Data visualization images:
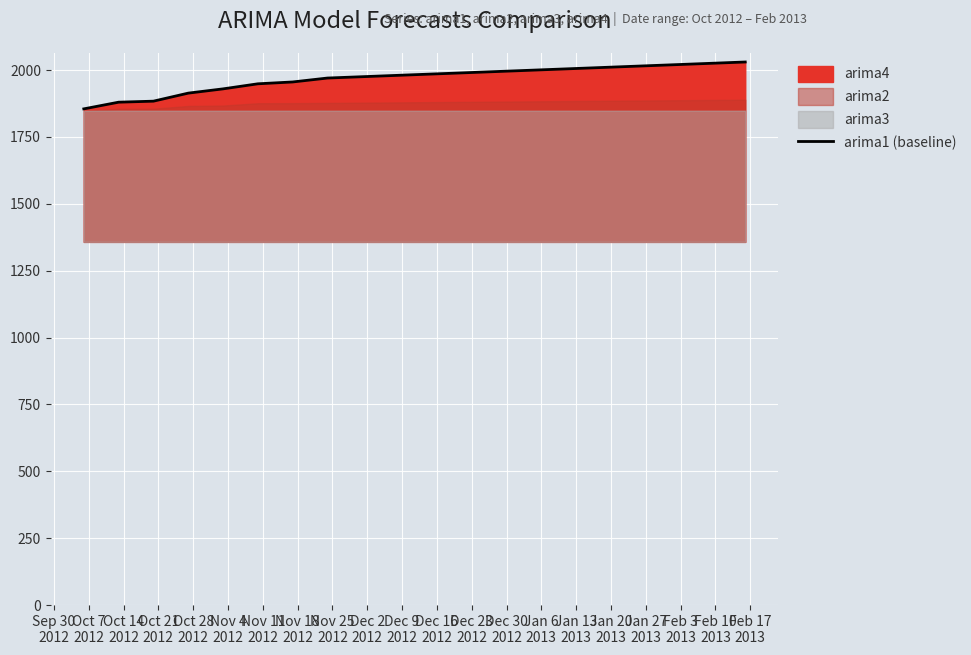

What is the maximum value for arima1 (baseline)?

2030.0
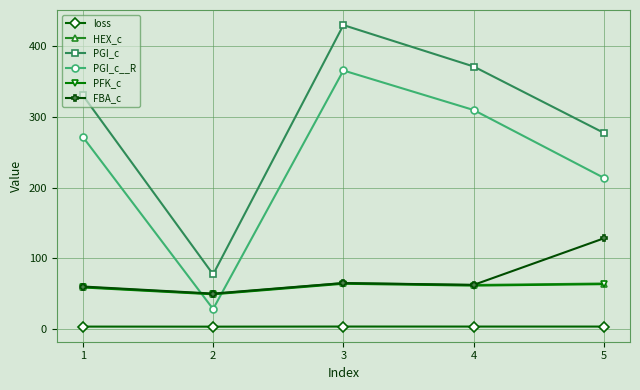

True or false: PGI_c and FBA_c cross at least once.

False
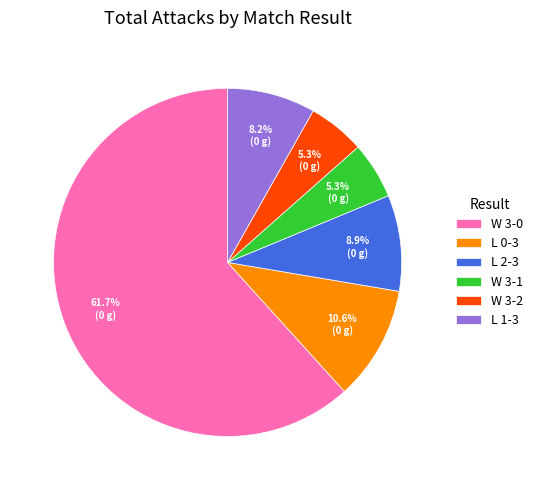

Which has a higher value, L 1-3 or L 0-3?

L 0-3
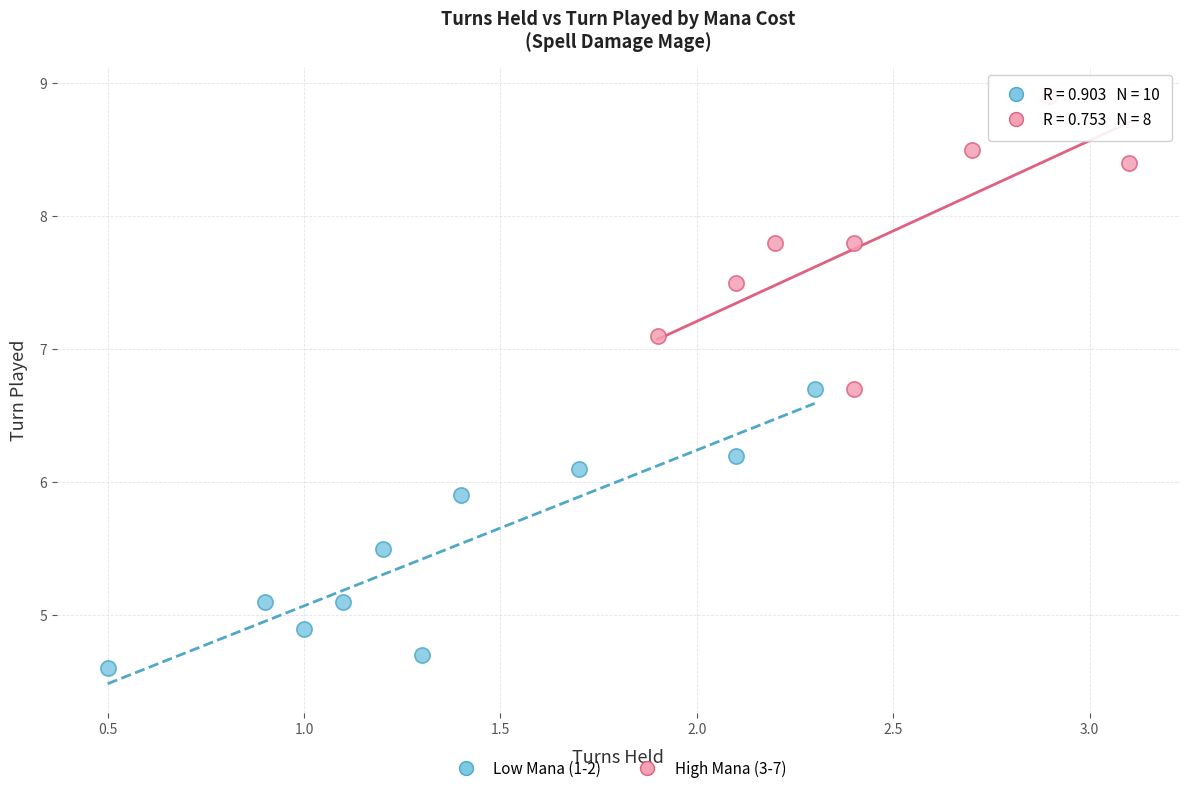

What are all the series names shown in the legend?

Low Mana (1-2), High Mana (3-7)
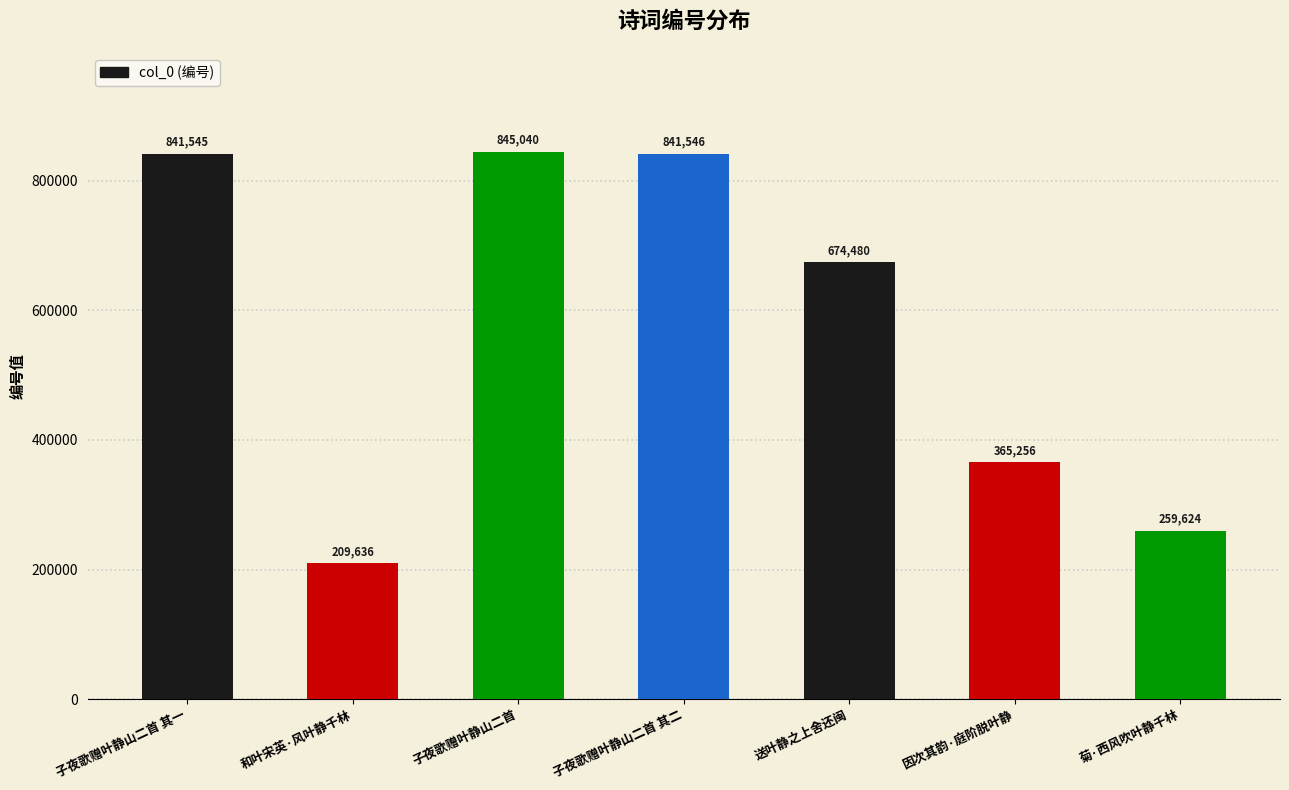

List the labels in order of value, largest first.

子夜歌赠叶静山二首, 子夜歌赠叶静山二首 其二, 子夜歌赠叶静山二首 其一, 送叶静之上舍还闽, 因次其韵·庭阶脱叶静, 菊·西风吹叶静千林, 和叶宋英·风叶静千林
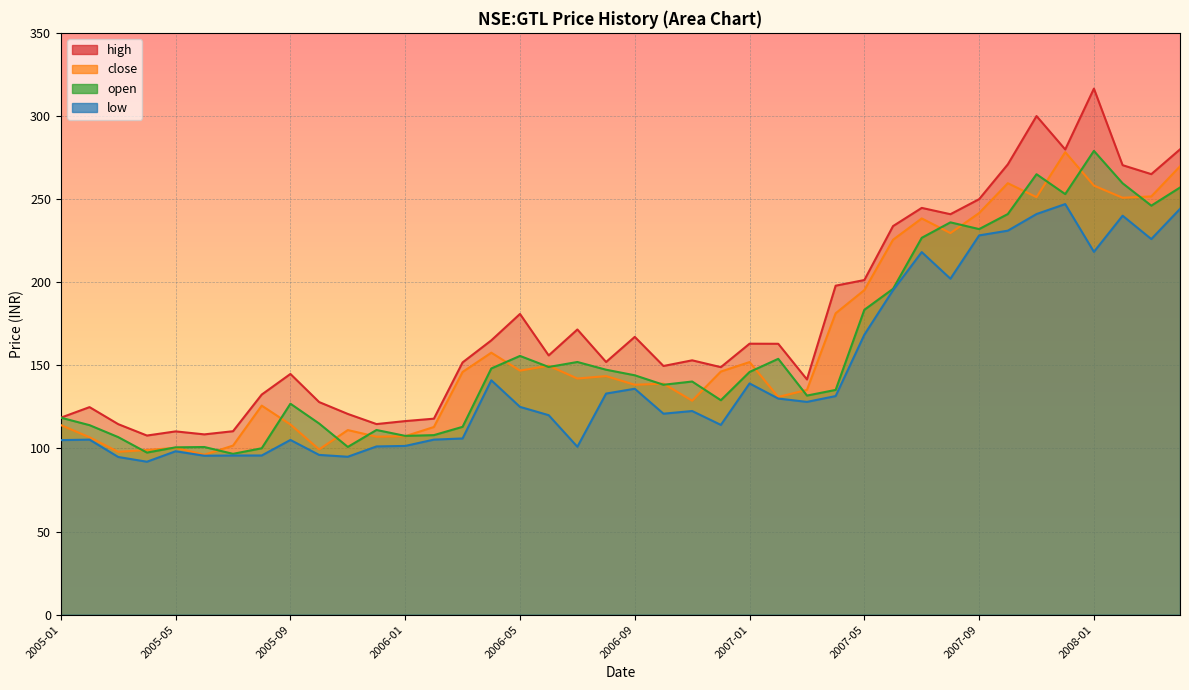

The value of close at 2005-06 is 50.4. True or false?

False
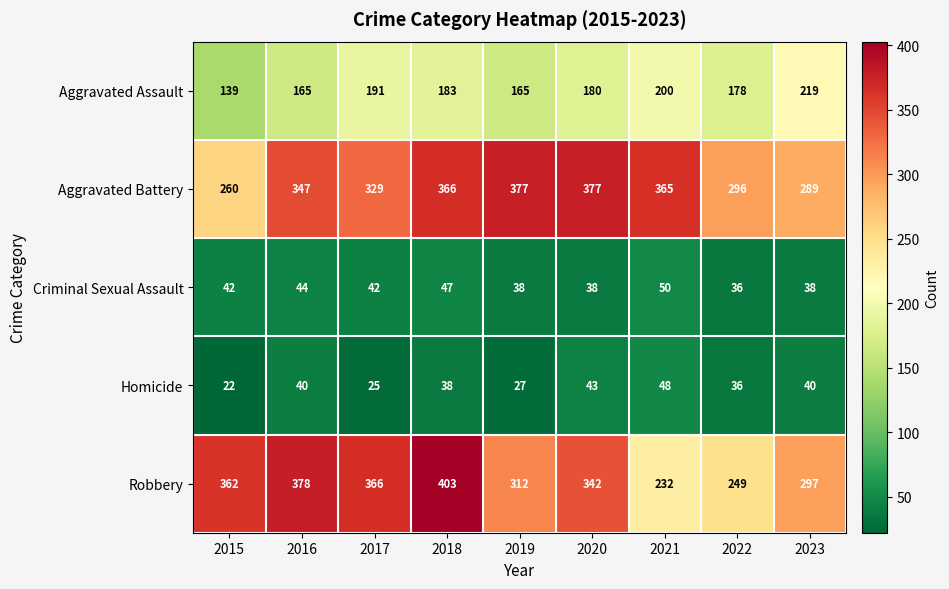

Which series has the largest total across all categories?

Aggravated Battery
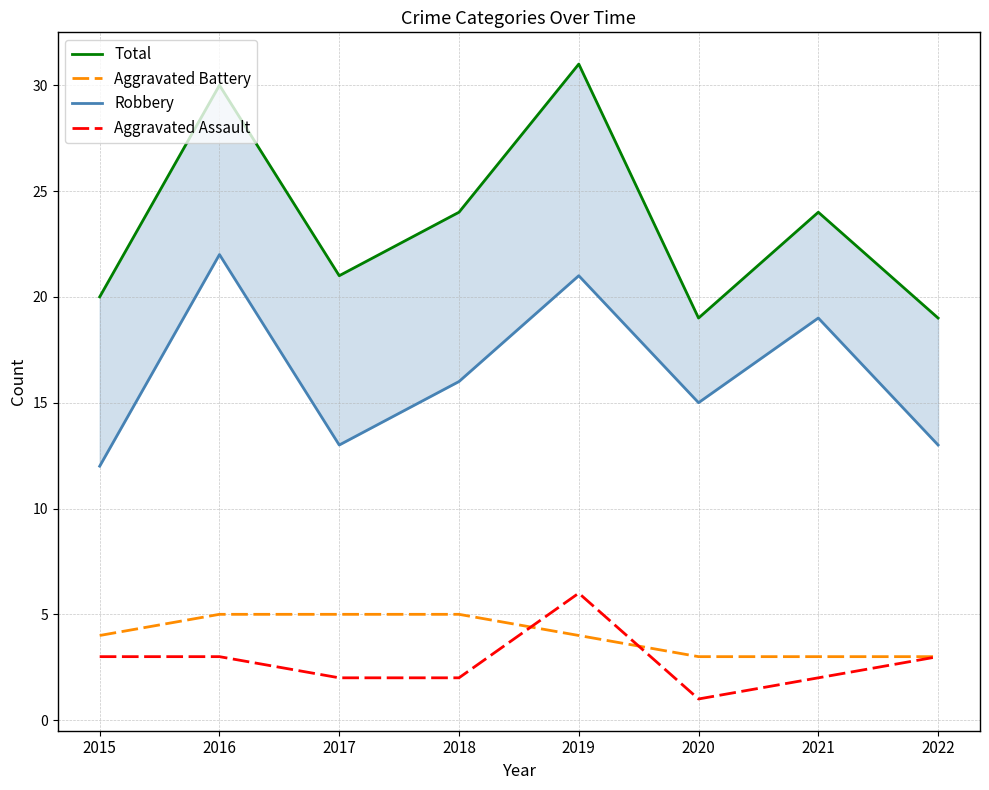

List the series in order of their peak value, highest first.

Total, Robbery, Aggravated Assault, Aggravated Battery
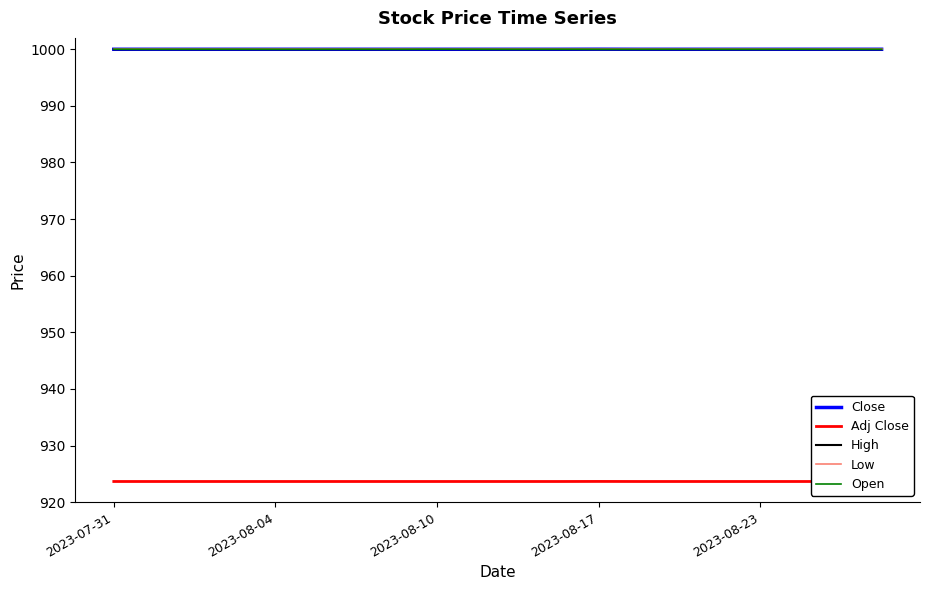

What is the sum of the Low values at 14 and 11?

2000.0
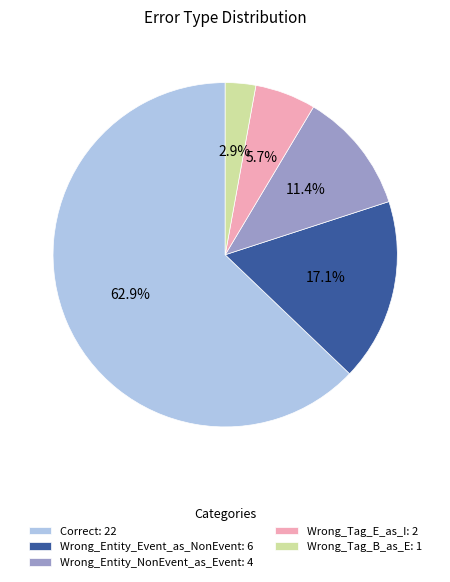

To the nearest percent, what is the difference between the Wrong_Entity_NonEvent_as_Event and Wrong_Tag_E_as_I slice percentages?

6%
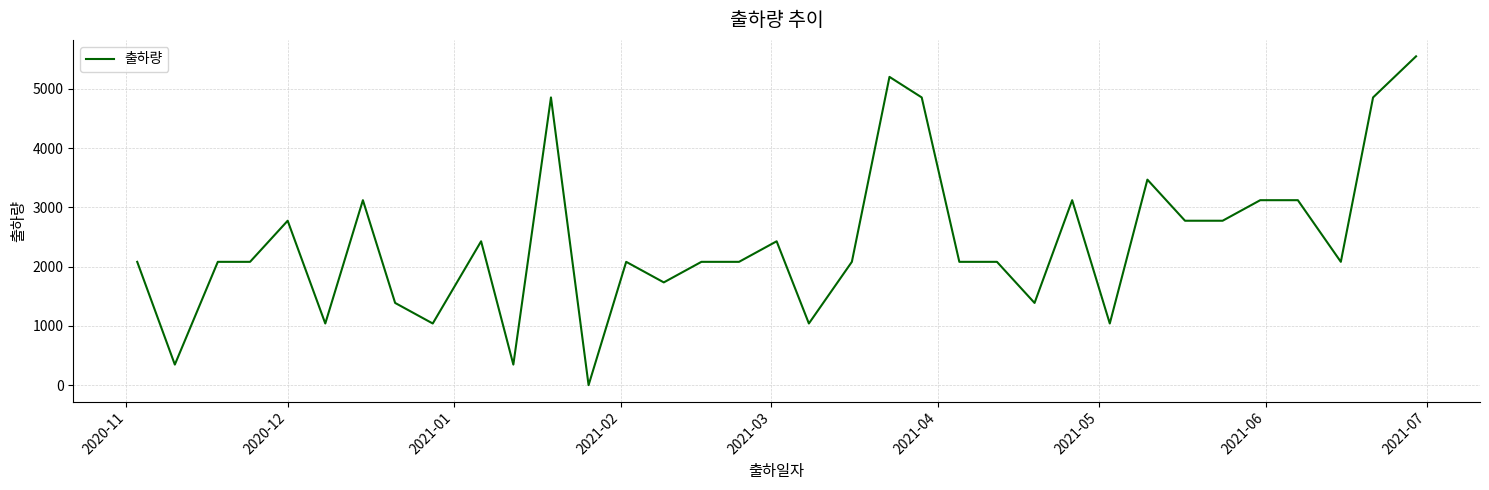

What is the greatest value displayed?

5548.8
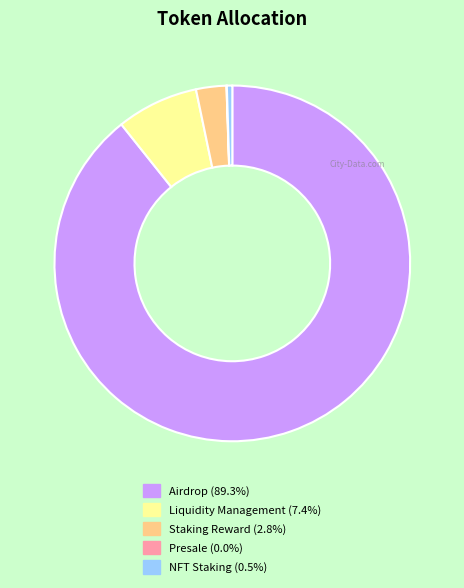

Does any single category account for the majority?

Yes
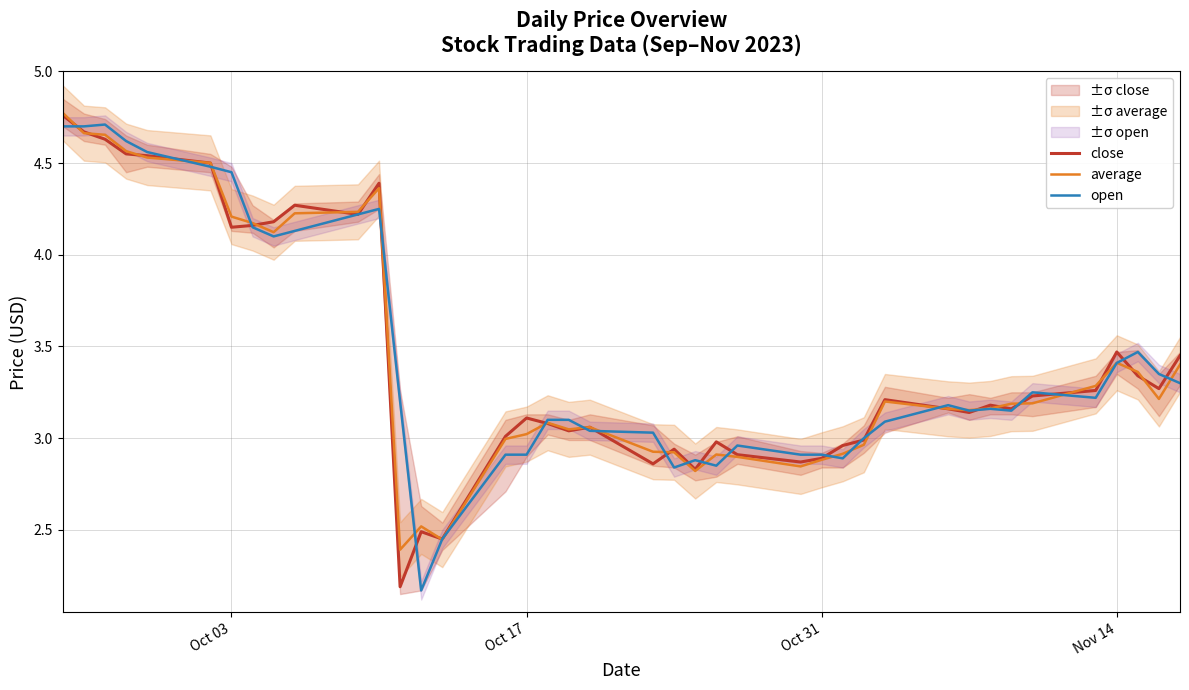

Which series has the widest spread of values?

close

■ **Exercise prompt**:
Count the lines in the entries above that contain the string "values", treating uppercase and lowercase as different. Give only the number.

■ **Task response**:
2